Blick auf den Prater

Bild: Edith Tudor-Hart © Familie Suschitzky

Literatur und Film

– zwei Medien, die mit unterschiedlichen Mitteln dasselbe wollen: Geschichten erzählen. Geschichten, die unser Denken verändern, unseren Blick auf uns selbst und auf andere hinterfragen und erweitern. Aber was sind die formalen Mittel und Strategien von Film und/oder Literatur? Was ist ihnen gemeinsam und was unterscheidet sie?
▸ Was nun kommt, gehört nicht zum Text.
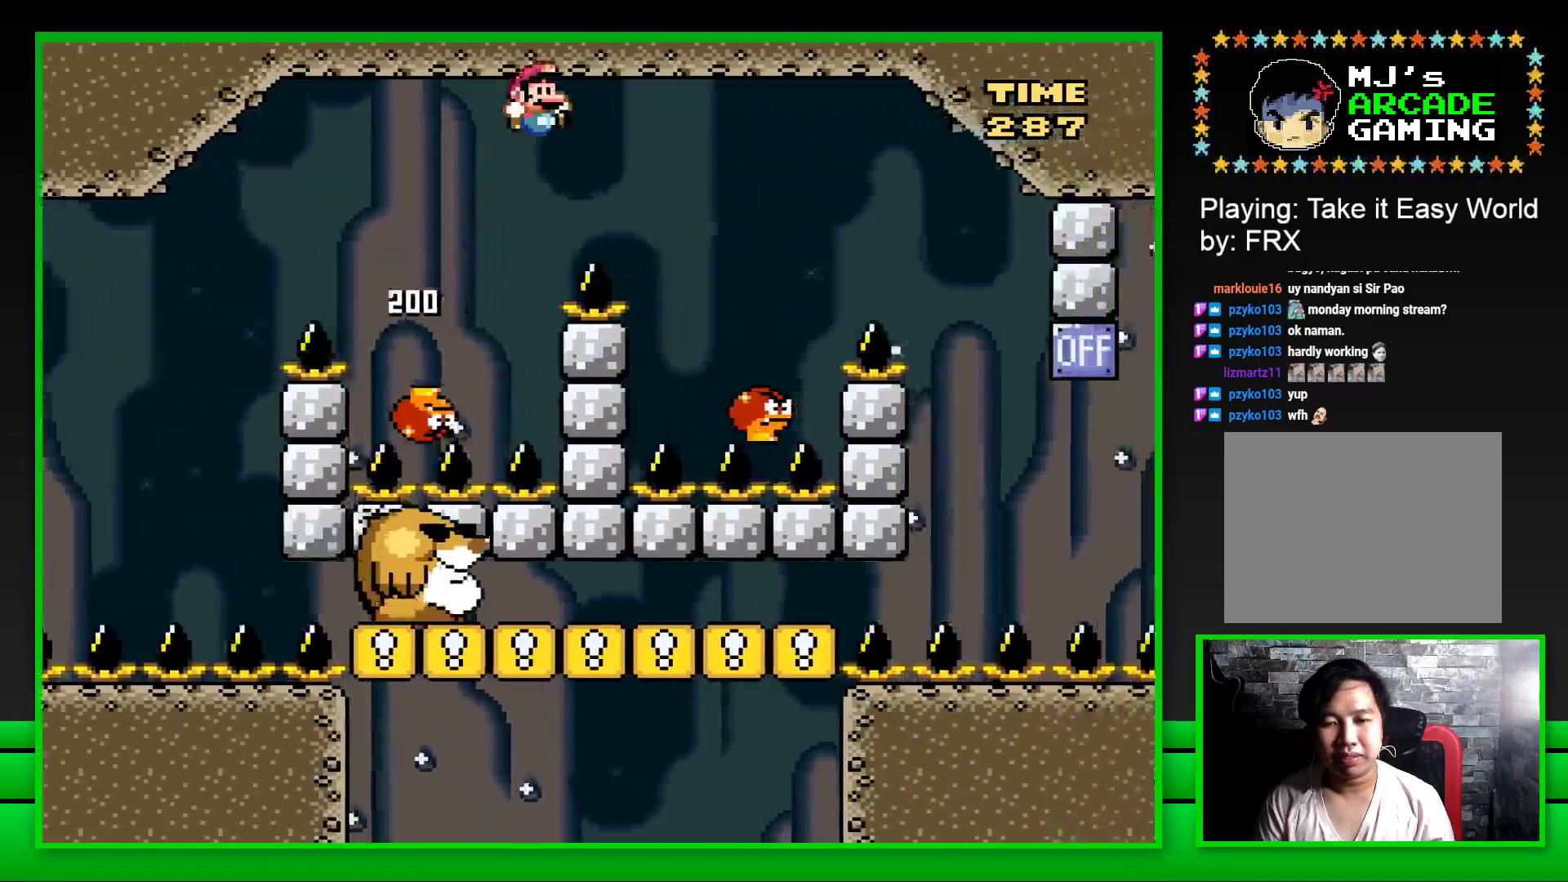
{"buttons": ["CROSS", "SQUARE", "DPAD_RIGHT"], "left_stick": "center", "right_stick": "center", "events": [[267, "DPAD_RIGHT", "up"], [333, "DPAD_LEFT", "down"], [433, "DPAD_LEFT", "up"], [433, "DPAD_UP", "down"], [450, "DPAD_UP", "up"], [483, "DPAD_RIGHT", "down"]]}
Wie beeinflussen sie sich gegenseitig? Und wie lassen sich Stilmittel des jeweils anderen Mediums für die eigene Arbeit nutzbar machen?

Der Film als Quelle der Inspiration für die Literatur – vice versa – ist Thema der 43. Innsbrucker Wochenendgespräche. Der Fokus der Veranstaltung liegt neben den Lesungen bei den Diskussionen, weshalb über Film und Literatur in allen Facetten gesprochen werden wird.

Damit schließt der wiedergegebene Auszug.